What you are asked to do: Please list each line of the rows below that contains the word "silver".

Data in question format:
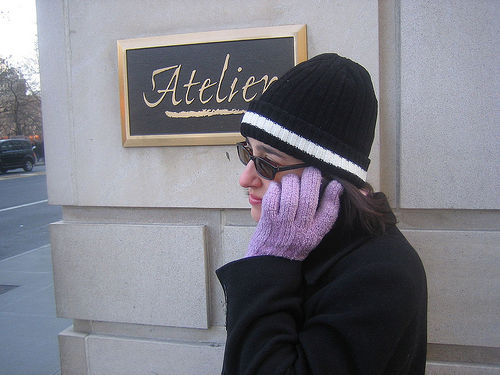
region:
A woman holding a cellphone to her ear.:
[213, 35, 438, 372]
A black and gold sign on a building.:
[107, 20, 318, 145]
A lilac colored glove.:
[246, 165, 341, 260]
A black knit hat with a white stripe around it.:
[237, 47, 387, 184]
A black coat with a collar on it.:
[185, 190, 432, 370]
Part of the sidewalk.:
[0, 240, 70, 370]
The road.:
[0, 161, 60, 256]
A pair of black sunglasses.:
[231, 140, 306, 185]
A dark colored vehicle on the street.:
[3, 137, 39, 172]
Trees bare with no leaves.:
[3, 48, 43, 139]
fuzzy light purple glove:
[235, 159, 342, 276]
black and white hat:
[230, 37, 381, 194]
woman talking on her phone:
[161, 38, 449, 372]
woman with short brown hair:
[224, 58, 406, 236]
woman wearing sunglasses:
[222, 64, 379, 230]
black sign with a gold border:
[121, 35, 306, 143]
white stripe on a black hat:
[249, 99, 371, 190]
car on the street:
[3, 126, 39, 175]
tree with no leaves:
[0, 45, 55, 158]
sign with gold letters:
[128, 56, 300, 128]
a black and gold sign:
[116, 26, 314, 147]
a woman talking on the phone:
[221, 50, 428, 373]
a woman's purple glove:
[254, 170, 341, 262]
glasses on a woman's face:
[232, 138, 309, 174]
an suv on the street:
[1, 138, 36, 176]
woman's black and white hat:
[240, 52, 376, 186]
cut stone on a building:
[43, 201, 220, 229]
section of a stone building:
[36, 1, 497, 372]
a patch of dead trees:
[0, 58, 40, 133]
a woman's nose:
[240, 161, 262, 187]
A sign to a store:
[107, 21, 322, 150]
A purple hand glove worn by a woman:
[253, 165, 345, 265]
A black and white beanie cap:
[233, 36, 375, 182]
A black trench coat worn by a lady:
[197, 196, 449, 373]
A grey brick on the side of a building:
[32, 215, 219, 332]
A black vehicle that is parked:
[0, 131, 38, 176]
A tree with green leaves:
[0, 52, 40, 136]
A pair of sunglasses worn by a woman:
[218, 132, 313, 181]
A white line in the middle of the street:
[0, 197, 49, 212]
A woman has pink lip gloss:
[230, 188, 265, 210]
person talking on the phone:
[174, 55, 421, 351]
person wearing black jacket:
[199, 188, 481, 347]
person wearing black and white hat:
[193, 61, 410, 193]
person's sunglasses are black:
[218, 130, 330, 195]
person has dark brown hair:
[282, 114, 393, 249]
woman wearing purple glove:
[218, 158, 334, 300]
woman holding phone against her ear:
[202, 86, 373, 306]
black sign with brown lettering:
[93, 67, 381, 185]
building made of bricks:
[35, 121, 315, 372]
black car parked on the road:
[3, 125, 51, 222]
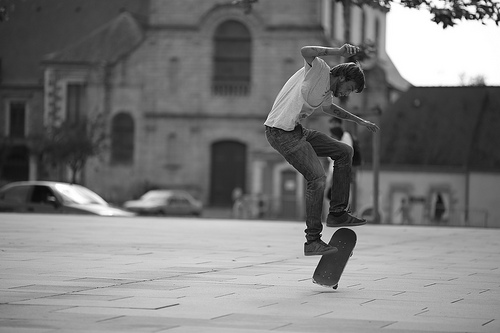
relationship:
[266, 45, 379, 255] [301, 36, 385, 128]
man has arms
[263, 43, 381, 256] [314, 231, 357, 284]
man on skateboard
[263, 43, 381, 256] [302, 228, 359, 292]
man riding skateboard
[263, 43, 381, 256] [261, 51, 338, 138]
man wearing shirt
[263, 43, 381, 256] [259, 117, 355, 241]
man wearing jeans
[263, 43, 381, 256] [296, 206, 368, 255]
man wearing dark shoes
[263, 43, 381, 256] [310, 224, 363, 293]
man above skateboard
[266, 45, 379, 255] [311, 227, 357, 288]
man above skateboard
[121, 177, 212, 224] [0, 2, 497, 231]
car near building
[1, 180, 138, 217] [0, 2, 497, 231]
car across from building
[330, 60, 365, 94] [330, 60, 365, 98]
hair on head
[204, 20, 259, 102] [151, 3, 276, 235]
window on building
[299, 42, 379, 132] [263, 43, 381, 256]
arms are on man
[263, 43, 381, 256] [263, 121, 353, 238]
man wearing jeans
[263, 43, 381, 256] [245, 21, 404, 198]
man wearing shirt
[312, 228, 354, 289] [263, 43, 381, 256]
skateboard with man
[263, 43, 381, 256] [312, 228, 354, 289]
man on skateboard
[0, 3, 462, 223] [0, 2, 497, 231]
windows on building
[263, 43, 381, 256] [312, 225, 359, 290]
man riding skateboard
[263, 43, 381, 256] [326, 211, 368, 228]
man wearing tennis shoes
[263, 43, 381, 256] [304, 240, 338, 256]
man wearing dark shoes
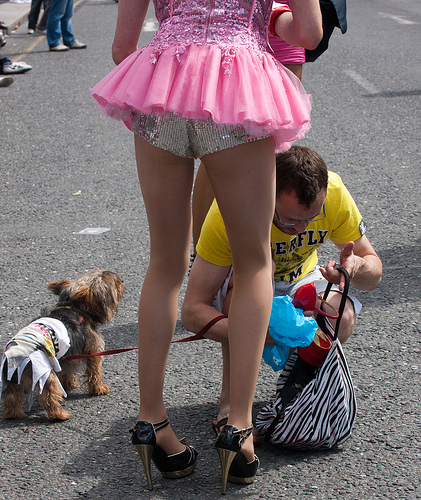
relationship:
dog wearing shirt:
[3, 267, 123, 422] [0, 314, 71, 394]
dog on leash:
[3, 267, 123, 422] [60, 314, 229, 362]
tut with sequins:
[85, 49, 300, 130] [131, 89, 255, 128]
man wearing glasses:
[180, 143, 383, 447] [280, 206, 328, 230]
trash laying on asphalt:
[80, 221, 117, 247] [42, 194, 122, 257]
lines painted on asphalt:
[3, 44, 54, 79] [3, 84, 74, 129]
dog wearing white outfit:
[4, 259, 111, 422] [7, 316, 57, 387]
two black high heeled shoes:
[88, 386, 280, 497] [113, 454, 243, 497]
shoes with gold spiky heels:
[129, 421, 200, 493] [137, 458, 235, 492]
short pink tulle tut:
[82, 44, 326, 197] [85, 27, 312, 157]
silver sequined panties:
[97, 50, 297, 160] [131, 101, 271, 161]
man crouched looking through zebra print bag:
[198, 138, 404, 425] [256, 323, 362, 450]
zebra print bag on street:
[258, 258, 372, 479] [147, 377, 407, 500]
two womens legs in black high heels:
[120, 124, 297, 474] [124, 403, 253, 500]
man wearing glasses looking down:
[180, 143, 383, 447] [217, 184, 363, 404]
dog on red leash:
[3, 267, 123, 422] [99, 334, 131, 369]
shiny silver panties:
[141, 123, 230, 144] [145, 101, 215, 140]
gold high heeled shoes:
[132, 443, 234, 500] [91, 398, 266, 500]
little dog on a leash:
[4, 244, 146, 442] [97, 340, 129, 366]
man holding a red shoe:
[180, 143, 383, 447] [278, 285, 338, 353]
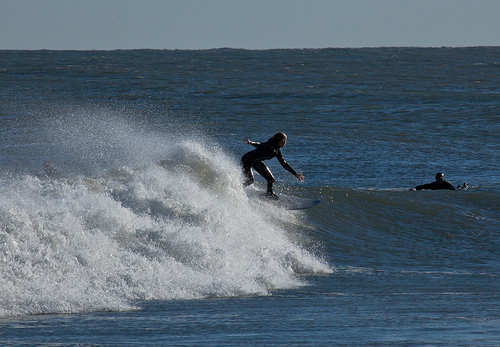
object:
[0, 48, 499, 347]
water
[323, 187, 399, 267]
wave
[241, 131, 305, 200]
person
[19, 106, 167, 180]
spray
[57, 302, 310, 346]
wave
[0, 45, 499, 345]
ocean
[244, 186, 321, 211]
surf board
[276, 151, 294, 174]
right arm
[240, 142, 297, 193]
wetsuit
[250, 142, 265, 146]
left arm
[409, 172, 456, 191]
man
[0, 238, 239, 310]
white wave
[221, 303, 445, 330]
surface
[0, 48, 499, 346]
sea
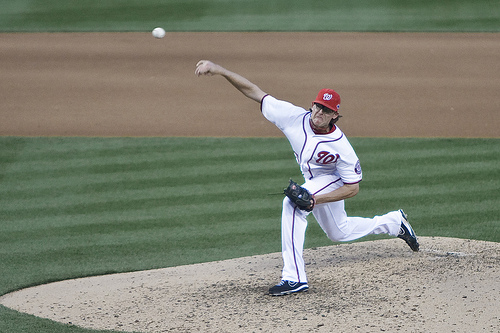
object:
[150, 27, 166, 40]
baseball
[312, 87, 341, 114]
hat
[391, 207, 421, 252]
shoe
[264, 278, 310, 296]
shoe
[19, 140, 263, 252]
turf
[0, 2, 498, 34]
turf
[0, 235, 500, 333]
man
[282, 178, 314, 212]
glove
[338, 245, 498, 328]
mound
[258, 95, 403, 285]
uniform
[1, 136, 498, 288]
grass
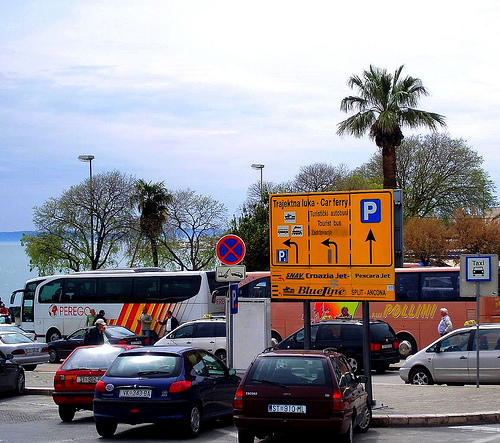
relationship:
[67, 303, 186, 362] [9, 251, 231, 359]
people outside bus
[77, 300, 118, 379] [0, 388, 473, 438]
man near road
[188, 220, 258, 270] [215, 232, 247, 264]
sign has an sign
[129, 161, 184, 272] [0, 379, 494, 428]
tree near road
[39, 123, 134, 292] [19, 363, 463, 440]
light pole near road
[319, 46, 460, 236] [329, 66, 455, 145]
tree has leaves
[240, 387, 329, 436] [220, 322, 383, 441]
license plate on rear of car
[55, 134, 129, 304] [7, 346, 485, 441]
street lamp near road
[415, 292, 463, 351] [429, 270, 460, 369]
man has a belly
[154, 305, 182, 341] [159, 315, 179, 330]
man in jacket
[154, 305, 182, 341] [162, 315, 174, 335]
man in shirt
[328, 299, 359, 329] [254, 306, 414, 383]
man leaning on mini van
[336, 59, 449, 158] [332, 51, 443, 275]
fronds on palm tree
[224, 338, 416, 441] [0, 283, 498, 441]
car in parking lot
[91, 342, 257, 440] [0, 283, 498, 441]
car in parking lot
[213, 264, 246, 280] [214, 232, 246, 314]
tow sign on traffic sign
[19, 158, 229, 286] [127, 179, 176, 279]
trees next to palm tree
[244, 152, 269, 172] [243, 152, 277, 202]
light on pole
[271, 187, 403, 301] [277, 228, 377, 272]
sign with arrows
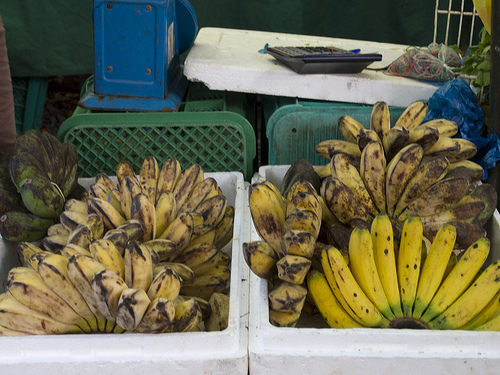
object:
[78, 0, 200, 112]
box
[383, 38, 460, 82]
bands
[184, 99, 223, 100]
lids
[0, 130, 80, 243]
bananas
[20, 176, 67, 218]
banana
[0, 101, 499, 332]
bananas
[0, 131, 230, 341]
bananas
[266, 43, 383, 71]
calculator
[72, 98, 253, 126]
table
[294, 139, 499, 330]
bananas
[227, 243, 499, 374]
tub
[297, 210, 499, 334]
bananas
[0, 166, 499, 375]
tubs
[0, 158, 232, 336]
bananas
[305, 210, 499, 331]
bananas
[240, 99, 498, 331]
fruit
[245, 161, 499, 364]
box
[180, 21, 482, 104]
box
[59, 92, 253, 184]
crate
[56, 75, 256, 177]
basket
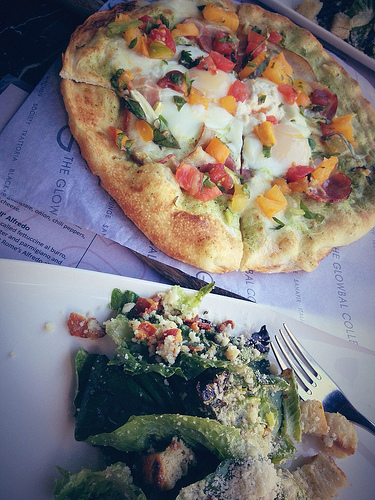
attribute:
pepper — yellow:
[251, 183, 292, 222]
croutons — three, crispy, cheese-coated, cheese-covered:
[283, 446, 351, 494]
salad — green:
[61, 289, 350, 498]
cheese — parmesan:
[224, 458, 280, 496]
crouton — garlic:
[294, 396, 331, 437]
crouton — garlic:
[316, 404, 357, 458]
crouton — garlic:
[290, 447, 347, 498]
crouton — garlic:
[133, 430, 199, 492]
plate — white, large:
[0, 257, 373, 497]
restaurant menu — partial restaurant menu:
[1, 210, 73, 263]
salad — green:
[48, 272, 350, 498]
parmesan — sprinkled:
[219, 389, 291, 498]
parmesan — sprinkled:
[138, 318, 259, 359]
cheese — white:
[133, 315, 183, 355]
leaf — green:
[110, 313, 277, 383]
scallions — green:
[289, 196, 329, 224]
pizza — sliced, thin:
[51, 3, 374, 283]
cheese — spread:
[148, 86, 285, 188]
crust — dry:
[60, 78, 243, 273]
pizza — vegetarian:
[70, 14, 371, 259]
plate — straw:
[126, 243, 231, 297]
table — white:
[7, 240, 369, 498]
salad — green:
[69, 275, 295, 457]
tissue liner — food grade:
[0, 132, 371, 342]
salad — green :
[92, 338, 319, 498]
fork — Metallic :
[259, 319, 371, 433]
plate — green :
[223, 291, 373, 385]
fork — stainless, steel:
[261, 320, 363, 437]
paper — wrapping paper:
[6, 101, 90, 232]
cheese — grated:
[222, 387, 282, 490]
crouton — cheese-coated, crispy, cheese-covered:
[299, 401, 329, 442]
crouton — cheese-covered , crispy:
[329, 412, 354, 449]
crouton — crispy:
[303, 453, 350, 491]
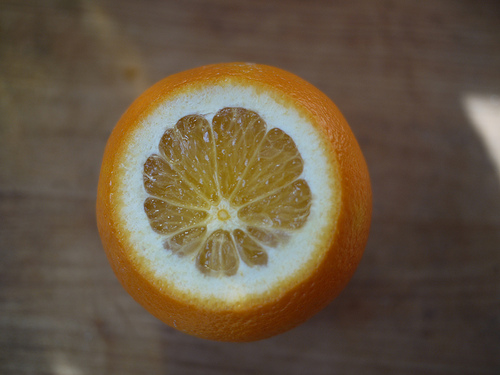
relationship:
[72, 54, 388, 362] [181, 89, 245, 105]
orange has skin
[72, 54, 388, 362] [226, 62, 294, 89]
orange has skin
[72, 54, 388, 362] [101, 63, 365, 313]
orange cut off top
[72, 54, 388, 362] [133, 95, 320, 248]
orange has inside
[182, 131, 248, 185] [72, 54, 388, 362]
light reflects on orange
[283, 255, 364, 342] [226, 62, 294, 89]
shadow on skin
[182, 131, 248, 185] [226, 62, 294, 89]
light reflecting on skin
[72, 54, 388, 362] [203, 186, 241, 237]
orange has inner core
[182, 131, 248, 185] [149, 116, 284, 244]
light reflecting on surface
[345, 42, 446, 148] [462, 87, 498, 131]
table has side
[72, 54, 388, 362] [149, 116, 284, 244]
orange has surface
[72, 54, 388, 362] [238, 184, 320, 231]
orange has slice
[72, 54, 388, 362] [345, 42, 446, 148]
orange on table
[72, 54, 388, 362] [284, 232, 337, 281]
orange has rind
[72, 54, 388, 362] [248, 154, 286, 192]
orange has pulp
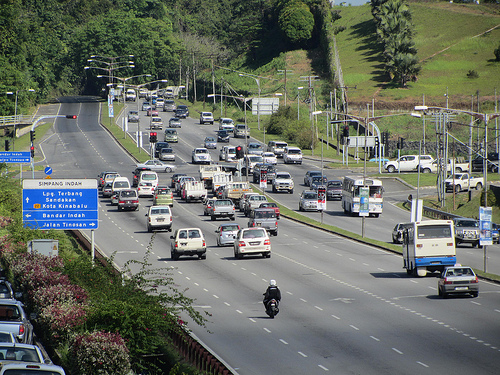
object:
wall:
[178, 58, 500, 210]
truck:
[402, 219, 457, 277]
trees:
[0, 2, 236, 138]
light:
[29, 115, 77, 179]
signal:
[149, 131, 158, 159]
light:
[149, 131, 158, 142]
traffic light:
[29, 130, 36, 158]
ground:
[412, 104, 498, 171]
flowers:
[0, 236, 135, 375]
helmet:
[268, 279, 276, 286]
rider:
[263, 279, 281, 311]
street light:
[414, 105, 500, 272]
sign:
[0, 151, 31, 163]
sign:
[44, 166, 53, 175]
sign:
[251, 96, 280, 115]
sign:
[347, 135, 375, 147]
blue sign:
[22, 188, 99, 230]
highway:
[13, 95, 500, 375]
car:
[116, 188, 140, 212]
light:
[131, 200, 138, 204]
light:
[118, 200, 125, 203]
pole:
[91, 230, 95, 271]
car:
[145, 205, 173, 233]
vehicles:
[402, 218, 480, 298]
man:
[263, 279, 281, 310]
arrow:
[330, 297, 355, 304]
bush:
[0, 161, 210, 372]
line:
[236, 309, 243, 313]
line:
[212, 294, 219, 298]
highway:
[39, 94, 138, 186]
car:
[437, 263, 480, 298]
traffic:
[99, 88, 500, 319]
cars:
[436, 263, 479, 299]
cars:
[169, 227, 206, 260]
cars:
[110, 188, 139, 211]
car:
[209, 199, 236, 221]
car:
[233, 227, 272, 260]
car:
[247, 207, 278, 236]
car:
[111, 176, 130, 194]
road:
[72, 198, 495, 370]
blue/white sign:
[22, 178, 99, 230]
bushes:
[54, 230, 213, 375]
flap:
[416, 266, 427, 276]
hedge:
[13, 286, 78, 375]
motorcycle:
[263, 291, 280, 319]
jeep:
[247, 208, 280, 236]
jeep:
[151, 187, 173, 207]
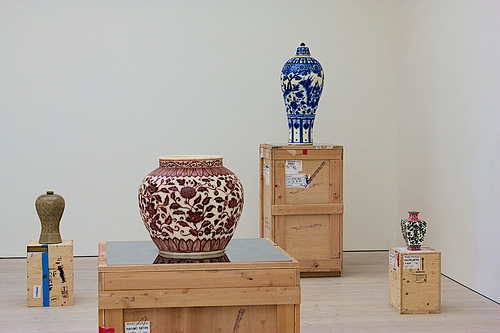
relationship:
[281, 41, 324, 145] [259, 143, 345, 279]
vase on top of crate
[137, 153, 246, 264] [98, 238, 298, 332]
vase on top of crate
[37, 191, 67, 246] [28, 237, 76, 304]
vase on top of crate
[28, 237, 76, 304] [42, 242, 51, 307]
crate has stripe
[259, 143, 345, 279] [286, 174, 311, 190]
crate has sticker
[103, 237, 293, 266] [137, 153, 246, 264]
surface under vase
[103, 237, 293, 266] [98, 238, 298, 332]
surface on top of crate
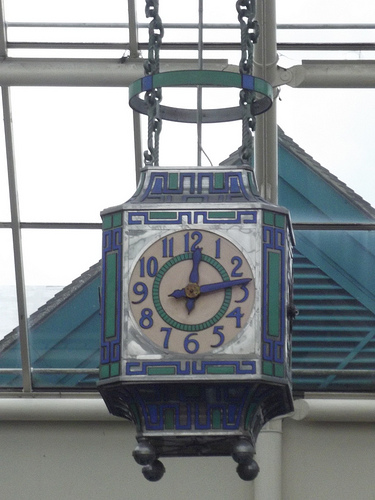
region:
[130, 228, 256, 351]
Gray and blue colored clock face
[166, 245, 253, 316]
Black and blue clock arms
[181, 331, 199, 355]
A small blue number six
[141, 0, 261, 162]
A pair of matching chains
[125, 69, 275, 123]
A gray and blue striped ring support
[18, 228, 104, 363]
Small square glass window piece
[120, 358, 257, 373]
Blue and gray Aztec design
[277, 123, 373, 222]
Top piece of roof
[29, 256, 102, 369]
Bottom piece of roof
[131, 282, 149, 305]
Curly blue number nine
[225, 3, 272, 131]
chain supporting a clock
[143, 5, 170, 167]
chain supporting a clock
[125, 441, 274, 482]
four balls on the clock's bottom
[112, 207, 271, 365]
the time is 12:13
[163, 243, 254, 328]
blue hands on clock face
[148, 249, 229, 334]
green circle on clock face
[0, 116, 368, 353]
peaked roof in background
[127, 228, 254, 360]
arabic numbers on clock face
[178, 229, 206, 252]
the number twelve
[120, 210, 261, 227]
decoration above the clock face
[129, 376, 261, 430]
blue and green deign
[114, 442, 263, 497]
four silver balls on bottom of object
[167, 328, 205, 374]
a blue number 6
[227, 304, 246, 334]
a blue number 4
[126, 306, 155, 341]
a blue number 8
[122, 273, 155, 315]
a blue number 9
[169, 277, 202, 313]
a gold flower in middle of clock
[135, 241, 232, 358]
blue clock hands with gold flower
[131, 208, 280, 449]
a large green and blue clock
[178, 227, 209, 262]
a blue number 12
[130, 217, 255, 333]
clock with blue numbers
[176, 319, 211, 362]
blue number on clock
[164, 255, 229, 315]
two hands on the clock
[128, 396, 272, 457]
bottom part of the clock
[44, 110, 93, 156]
sky above the house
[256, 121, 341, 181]
top of a structure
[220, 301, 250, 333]
the number 4 on the clock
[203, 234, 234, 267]
the number one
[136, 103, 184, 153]
chain holding the clock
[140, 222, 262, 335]
clock with little hand pointing at twelve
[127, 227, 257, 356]
the face of a clock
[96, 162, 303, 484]
a clock frame hanging from the ceiling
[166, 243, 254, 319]
the hands of a clock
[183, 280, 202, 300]
the middle of a clock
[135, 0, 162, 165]
a chain over the clock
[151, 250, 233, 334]
a green ring on the clock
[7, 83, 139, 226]
a window behind the clock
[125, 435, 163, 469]
a metal ball under the clock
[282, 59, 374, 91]
a gray metal beam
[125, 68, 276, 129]
a ring over the clock frame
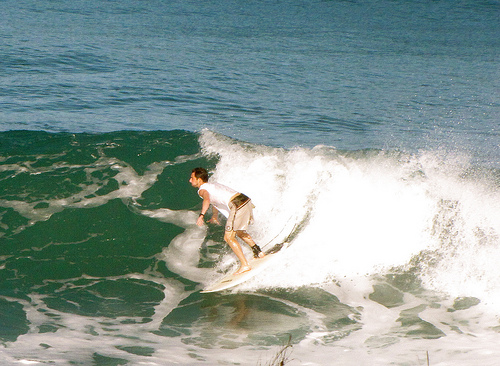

Answer for this exercise:
silver sequined panties:
shiny silver panties:
four silver balls on bottom of object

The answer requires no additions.